STATED EXERCISE - Repeat word for word the items from the line with "Document page, 1654x1241 pixels." up to and including the last line of the items.

--- start SUPPLIED RECORDS ---

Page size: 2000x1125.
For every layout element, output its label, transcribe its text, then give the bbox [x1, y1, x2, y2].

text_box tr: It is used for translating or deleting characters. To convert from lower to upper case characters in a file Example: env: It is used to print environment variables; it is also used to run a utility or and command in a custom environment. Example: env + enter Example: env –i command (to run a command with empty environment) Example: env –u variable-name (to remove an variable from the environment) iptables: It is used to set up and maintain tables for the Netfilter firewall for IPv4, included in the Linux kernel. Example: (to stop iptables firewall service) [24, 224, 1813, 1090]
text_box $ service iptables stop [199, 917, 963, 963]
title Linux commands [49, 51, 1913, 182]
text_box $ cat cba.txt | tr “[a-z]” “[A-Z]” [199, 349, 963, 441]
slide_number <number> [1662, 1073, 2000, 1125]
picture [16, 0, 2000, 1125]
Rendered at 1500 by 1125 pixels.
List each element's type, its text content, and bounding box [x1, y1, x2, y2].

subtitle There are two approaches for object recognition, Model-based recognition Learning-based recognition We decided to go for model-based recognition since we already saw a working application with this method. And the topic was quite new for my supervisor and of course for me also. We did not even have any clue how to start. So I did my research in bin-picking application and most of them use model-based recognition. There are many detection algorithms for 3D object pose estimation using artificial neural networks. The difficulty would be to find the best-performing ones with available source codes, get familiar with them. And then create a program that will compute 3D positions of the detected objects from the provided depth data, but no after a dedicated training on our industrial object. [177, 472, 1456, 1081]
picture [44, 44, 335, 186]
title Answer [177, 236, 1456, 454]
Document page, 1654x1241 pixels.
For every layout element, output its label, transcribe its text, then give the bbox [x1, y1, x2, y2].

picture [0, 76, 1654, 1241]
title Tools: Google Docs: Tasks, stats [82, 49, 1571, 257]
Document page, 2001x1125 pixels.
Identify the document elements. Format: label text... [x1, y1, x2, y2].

--- end SUPPLIED RECORDS ---

SOLUTION TO THE EXERCISE -
Document page, 1654x1241 pixels.
For every layout element, output its label, transcribe its text, then give the bbox [x1, y1, x2, y2].

picture [0, 76, 1654, 1241]
title Tools: Google Docs: Tasks, stats [82, 49, 1571, 257]
Document page, 2001x1125 pixels.
Identify the document elements. Format: label text... [x1, y1, x2, y2].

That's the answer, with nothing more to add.